Start of SOURCE DATA
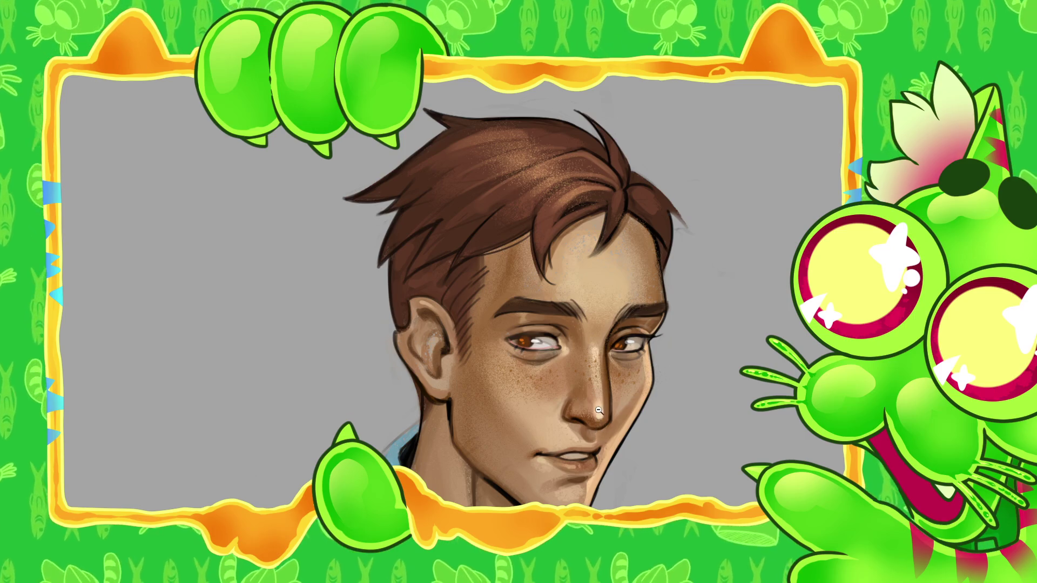
- Zoom around the magazine page to view the ad now ending 'not for love any longer!'
{"action": "scroll", "coordinate": [359, 352], "scroll_direction": "down", "scroll_amount": 8}
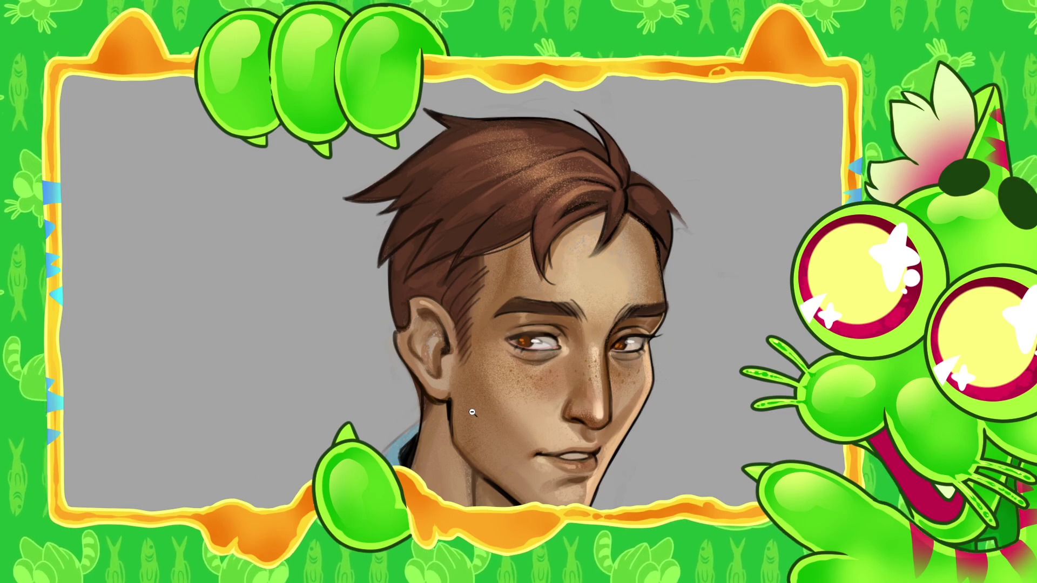
{"action": "scroll", "coordinate": [473, 411], "scroll_direction": "down", "scroll_amount": 3}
End of SOURCE DATA
AIM OF THE EXERCISE ->
Restate the whole listing exactly as written, minus the pictures.

WRITTEN SOLUTION ->
- Zoom around the magazine page to view the ad now ending 'not for love any longer!'
{"action": "scroll", "coordinate": [359, 352], "scroll_direction": "down", "scroll_amount": 8}
{"action": "scroll", "coordinate": [473, 411], "scroll_direction": "down", "scroll_amount": 3}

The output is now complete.